Reyyan:Baba yanıma uğra demiştin.
Hazar:Evet kızım.
Babam cebinden siyah bir kutu çıkarıp bana uzattı.İçini açtığımda üzerinde Reyyan ŞADOĞLU yazan zarif bir kalem vardı.
Reyyan:Babacığım çok teşekkür ederim.
Hazar:İlk imzanı bununla at tamam mı kızım.
Reyyan:İlk değil tüm imzalarımı bununla atıcam baba.
Salondakilerle vedalaşıp odama çantamı ve paltomu almaya gittim.Azat'ın doğum günümde aldığı ucunda kelebek olan kolyeyi boynuma,babamın hediyesini de çantama koyup hızlı adımlarla avluya indim.Annem,yengem ve Yaren kapının önünde bekliyorlardı.Yanlarına gidip teker teker yanaklarından öptüm.
Reyyan:Ben kaçar.
Zehra:Görüşürüz annem.
Handan:Hayırlı gidin hayırlı gelin yavrum.
Yaren:Dikkat et kendine.
Hepsine sarılıp arabaya bindim. Kemerimi taktım.Azat arabayı çalıştırdı. Şirkete doğru yola koyulduk.İçimde büyük bir heyecan vardı.
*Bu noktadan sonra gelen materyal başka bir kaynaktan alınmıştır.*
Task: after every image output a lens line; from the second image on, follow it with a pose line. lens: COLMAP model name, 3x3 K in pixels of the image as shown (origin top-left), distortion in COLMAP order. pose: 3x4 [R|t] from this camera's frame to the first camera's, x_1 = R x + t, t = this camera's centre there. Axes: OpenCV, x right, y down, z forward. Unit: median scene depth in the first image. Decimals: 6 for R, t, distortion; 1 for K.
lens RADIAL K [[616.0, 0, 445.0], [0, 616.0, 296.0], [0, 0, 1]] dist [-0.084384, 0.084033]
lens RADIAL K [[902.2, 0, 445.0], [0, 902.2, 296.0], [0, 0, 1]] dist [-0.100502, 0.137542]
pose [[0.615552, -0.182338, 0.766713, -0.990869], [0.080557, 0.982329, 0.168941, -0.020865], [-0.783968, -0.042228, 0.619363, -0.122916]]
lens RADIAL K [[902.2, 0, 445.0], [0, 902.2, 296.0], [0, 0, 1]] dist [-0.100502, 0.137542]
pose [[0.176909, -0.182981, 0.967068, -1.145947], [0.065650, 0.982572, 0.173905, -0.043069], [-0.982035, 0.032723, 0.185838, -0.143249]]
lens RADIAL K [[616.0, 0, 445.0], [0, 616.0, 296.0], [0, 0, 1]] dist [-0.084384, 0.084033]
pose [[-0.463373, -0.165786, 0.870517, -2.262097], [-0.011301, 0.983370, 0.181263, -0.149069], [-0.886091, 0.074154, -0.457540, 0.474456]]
Azat:Noldu amcam birşey mi söyledi.
Reyyan:Yok be Azat.Kalem hediye etti.
Çantamdan kalemi çıkarıp Azat'a gösterdim.
Azat:Hayırlı olsun.Bana da almıştı amcam.Şirkette duruyo.Bakıyorum da kolyeyi takmayı ihmal etmemişsin.
Reyyan:Hiç ihmal eder miyim yakışıklım.Uğur getirecek bana.
Azat tebessüm ederek şirketin otoparkına arabayı park etti.